In about 0.2% kernels of F1 progeny from the cross Hua24 × HZI1, endosperms were mosaic (Fig. 1c, d1, d2, d3), while F1 hybrid kernels should have normal endosperm with purple aleurone. According to the genotypes of two parents, the mosaic kernels most likely resulted from the elimination of chromosomes carrying R-nj and Sh2, because the rate of simultaneous mutation of two genes is very slow [the mutation rates of the R-nj and Sh2 genes in maize kernels are about 5 × 10−4 and 1.2 × 10−6 (Zhu 2002), respectively, and the rate of transpositional insertion is about 10−5 (Zhu 2002)]. The variable sizes of the shrunken sweet parts (Fig. 1c, d1, d2, d3) in the mosaic endosperm may be attributed to the different elimination times of paternal chromosomes. The mosaic kernels (Fig. 1c) were probably the result of the complete elimination in one daughter cell from the first mitosis of the primary endosperm nuclei. The mosaic kernels in Fig. 1d1, d2, d3 formed later and the sweet shrunken endosperm often occurred at the top of the endosperm.

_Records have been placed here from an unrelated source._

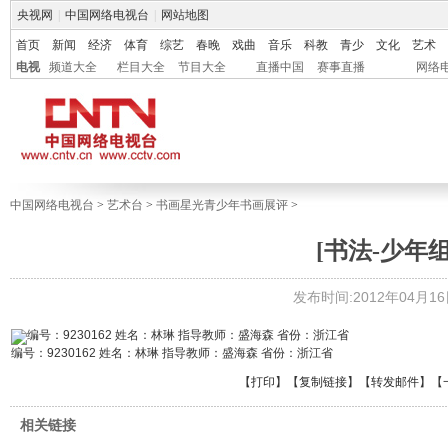
央视网
|
中国网络电视台
|
网站地图
首页
新闻
经济
体育
综艺
春晚
戏曲
音乐
科教
青少
文化
艺术
电视
频道大全
栏目大全
节目大全
直播中国
赛事直播
网络
中国网络电视台
>
艺术台
>
书画星光青少年书画展评
>
[书法-少年组
发布时间:2012年04月16日 
编号：9230162 姓名：林琳 指导教师：盛海森 省份：浙江省
【
打印
】【
复制链接
】【
转发邮件
】
【
相关链接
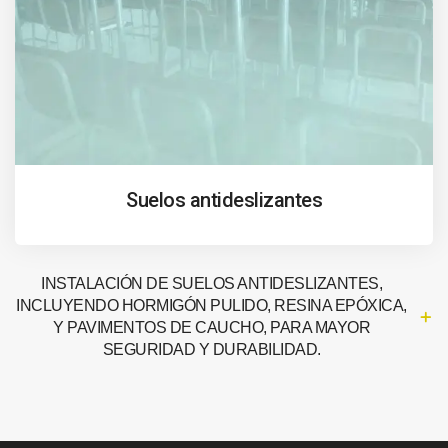
Suelos antideslizantes
INSTALACIÓN DE SUELOS ANTIDESLIZANTES,
INCLUYENDO HORMIGÓN PULIDO, RESINA EPÓXICA,
Y PAVIMENTOS DE CAUCHO, PARA MAYOR
SEGURIDAD Y DURABILIDAD.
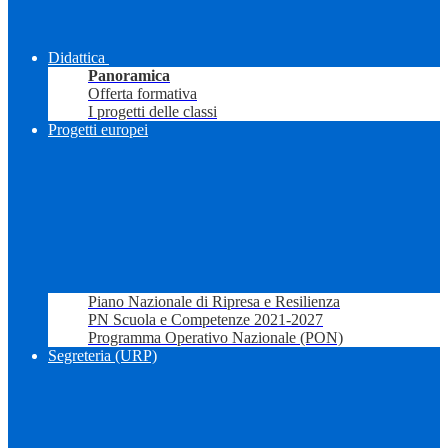
Didattica
Panoramica
Offerta formativa
I progetti delle classi
Progetti europei
Piano Nazionale di Ripresa e Resilienza
PN Scuola e Competenze 2021-2027
Programma Operativo Nazionale (PON)
Segreteria (URP)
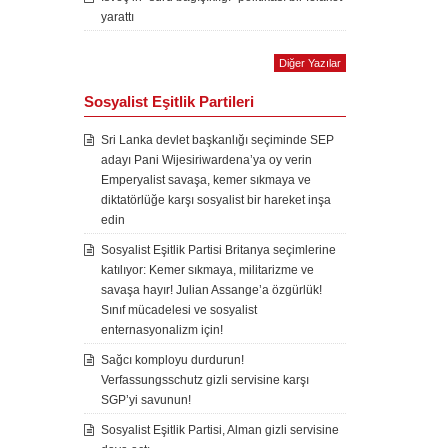
yarattı
Diğer Yazılar
Sosyalist Eşitlik Partileri
Sri Lanka devlet başkanlığı seçiminde SEP
adayı Pani Wijesiriwardena’ya oy verin
Emperyalist savaşa, kemer sıkmaya ve
diktatörlüğe karşı sosyalist bir hareket inşa
edin
Sosyalist Eşitlik Partisi Britanya seçimlerine
katılıyor: Kemer sıkmaya, militarizme ve
savaşa hayır! Julian Assange’a özgürlük!
Sınıf mücadelesi ve sosyalist
enternasyonalizm için!
Sağcı komployu durdurun!
Verfassungsschutz gizli servisine karşı
SGP’yi savunun!
Sosyalist Eşitlik Partisi, Alman gizli servisine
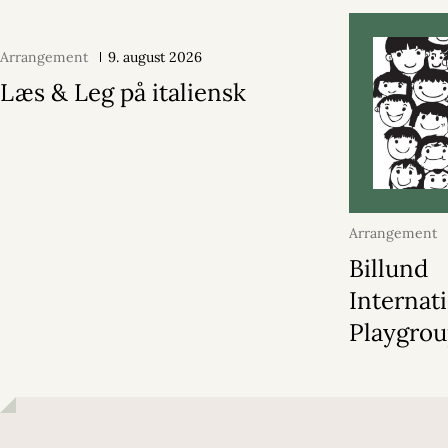
Arrangement
9. august 2026
Læs & Leg på italiensk
Arrangement
2026
Billund
Internat
Playgro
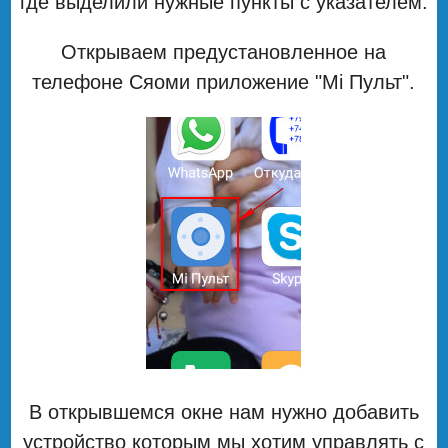
где выделили нужные пункты с указателем.
Открываем предустановленное на
телефоне Сяоми приложение "Mi Пульт".
В открывшемся окне нам нужно добавить
устройство которым мы хотим управлять с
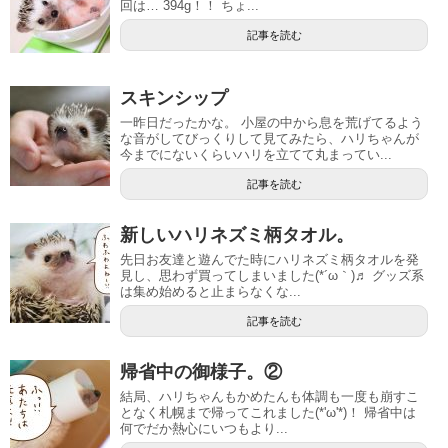
回は… 394g！！ ちょ...
記事を読む
スキンシップ
一昨日だったかな。 小屋の中から息を荒げてるよう
な音がしてびっくりして見てみたら、ハリちゃんが
今までにないくらいハリを立てて丸まってい...
記事を読む
新しいハリネズミ柄タオル。
先日お友達と遊んでた時にハリネズミ柄タオルを発
見し、思わず買ってしまいました(*´ω｀)♬ グッズ系
は集め始めると止まらなくな...
記事を読む
帰省中の御様子。②
結局、ハリちゃんもかめたんも体調も一度も崩すこ
となく札幌まで帰ってこれました(*'ω'*)！ 帰省中は
何でだか熱心にいつもより...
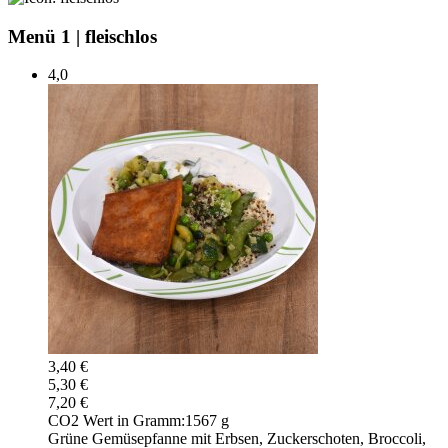
Menü 1
|
fleischlos
4,0
3,40 €
5,30 €
7,20 €
CO2 Wert in Gramm:
1567 g
Grüne Gemüsepfanne mit Erbsen, Zuckerschoten, Broccoli,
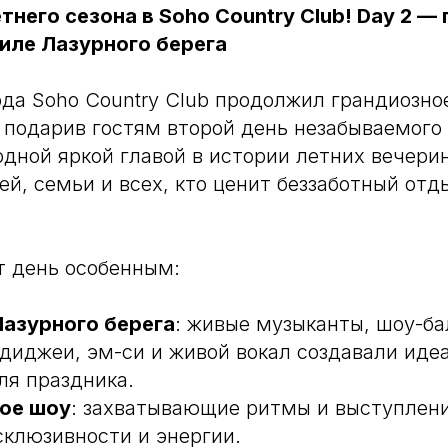
тнего сезона в Soho Country Club! Day 2 
тиле Лазурного берега
ода Soho Country Club продолжил грандиозно
, подарив гостям второй день незабываемого
одной яркой главой в истории летних вечерин
ей, семьи и всех, кто ценит беззаботный отд
т день особенным:
азурного берега
: живые музыканты, шоу-б
, диджеи, эм-си и живой вокал создавали иде
ля праздника.
ое шоу
: захватывающие ритмы и выступлен
склюзивности и энергии.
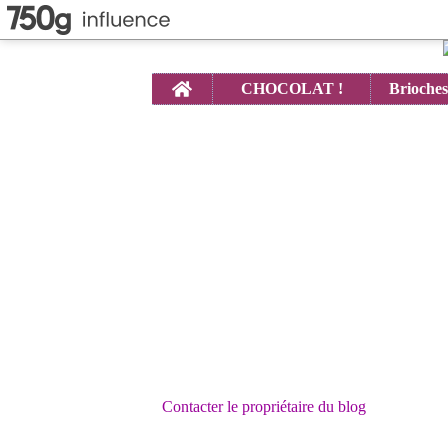
Home
CHOCOLAT !
Contacter le propriétaire du blog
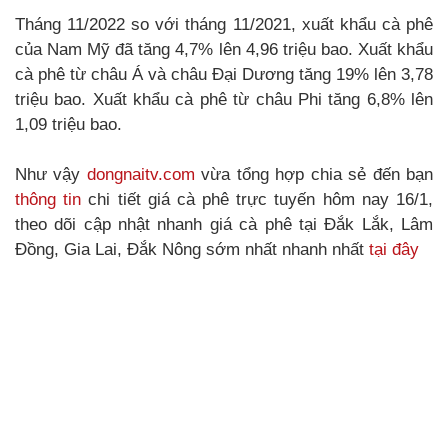
Tháng 11/2022 so với tháng 11/2021, xuất khẩu cà phê
của Nam Mỹ đã tăng 4,7% lên 4,96 triệu bao. Xuất khẩu
cà phê từ châu Á và châu Đại Dương tăng 19% lên 3,78
triệu bao. Xuất khẩu cà phê từ châu Phi tăng 6,8% lên
1,09 triệu bao.
Như vậy
dongnaitv.com
vừa tổng hợp chia sẻ đến bạn
thông tin
chi tiết giá cà phê trực tuyến hôm nay 16/1,
theo dõi cập nhật nhanh giá cà phê tại Đắk Lắk, Lâm
Đồng, Gia Lai, Đắk Nông sớm nhất nhanh nhất
tại đây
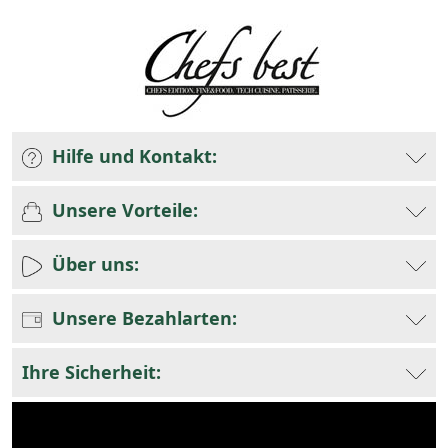
Hilfe und Kontakt:
Unsere Vorteile:
Über uns:
Unsere Bezahlarten:
Ihre Sicherheit:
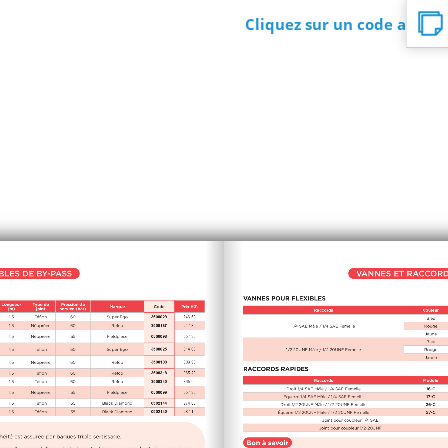
Cliquez sur un code article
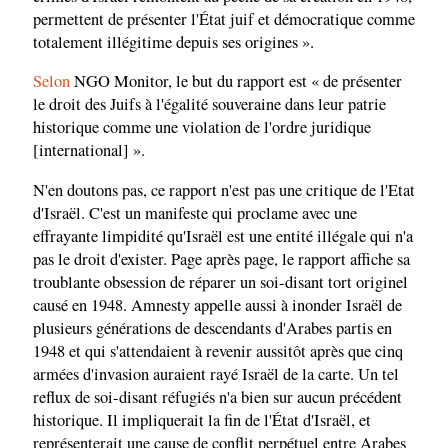
permettent de présenter l'État juif et démocratique comme
totalement illégitime depuis ses origines ».
Selon
NGO Monitor, le but du rapport est « de présenter
le droit des Juifs à l'égalité souveraine dans leur patrie
historique comme une violation de l'ordre juridique
[international] ».
N'en doutons pas, ce rapport n'est pas une critique de l'Etat
d'Israël. C'est un manifeste qui proclame avec une
effrayante limpidité qu'Israël est une entité illégale qui n'a
pas le droit d'exister. Page après page, le rapport affiche sa
troublante obsession de réparer un soi-disant tort originel
causé en 1948. Amnesty appelle aussi à inonder Israël de
plusieurs générations de descendants d'Arabes partis en
1948 et qui s'attendaient à revenir aussitôt après que cinq
armées d'invasion auraient rayé Israël de la carte. Un tel
reflux de soi-disant réfugiés n'a bien sur aucun précédent
historique. Il impliquerait la fin de l'État d'Israël, et
représenterait une cause de conflit perpétuel entre Arabes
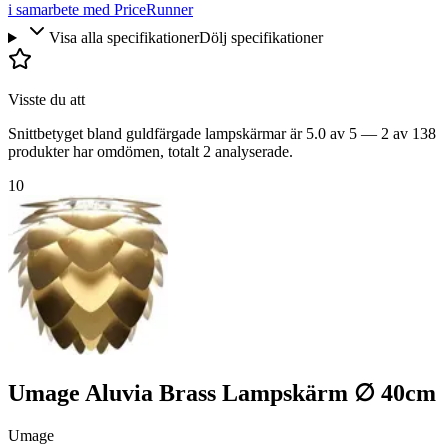
i samarbete med PriceRunner
Visa alla specifikationer
Dölj specifikationer
Visste du att
Snittbetyget bland guldfärgade lampskärmar är 5.0 av 5 — 2 av 138
produkter har omdömen, totalt 2 analyserade.
10
Umage Aluvia Brass Lampskärm ∅ 40cm
Umage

Complete and partial elimination of chromosomes from one parent was documented in plant wide crosses (Kasha and Kao 1970; Laurie 1989; Laurie and Bennett 1989; Mochida et al. 2004; Riera-Lizarazu et al. 1996; Gernand et al. 2005, 2006). Chromosome elimination was generally attributed to the unbalanced chromosome sets (Kasha and Kao 1970). The chromosome elimination mechanism behind in vivo haploid induction in maize may be similar to that of wide hybridizations or be caused by some genetic factors in the inducers (Lashermes and Beckert 1988; Deimling et al. 1997; Barret et al. 2008), which need to elucidate in future and may be important for the selection of inducers with high frequency.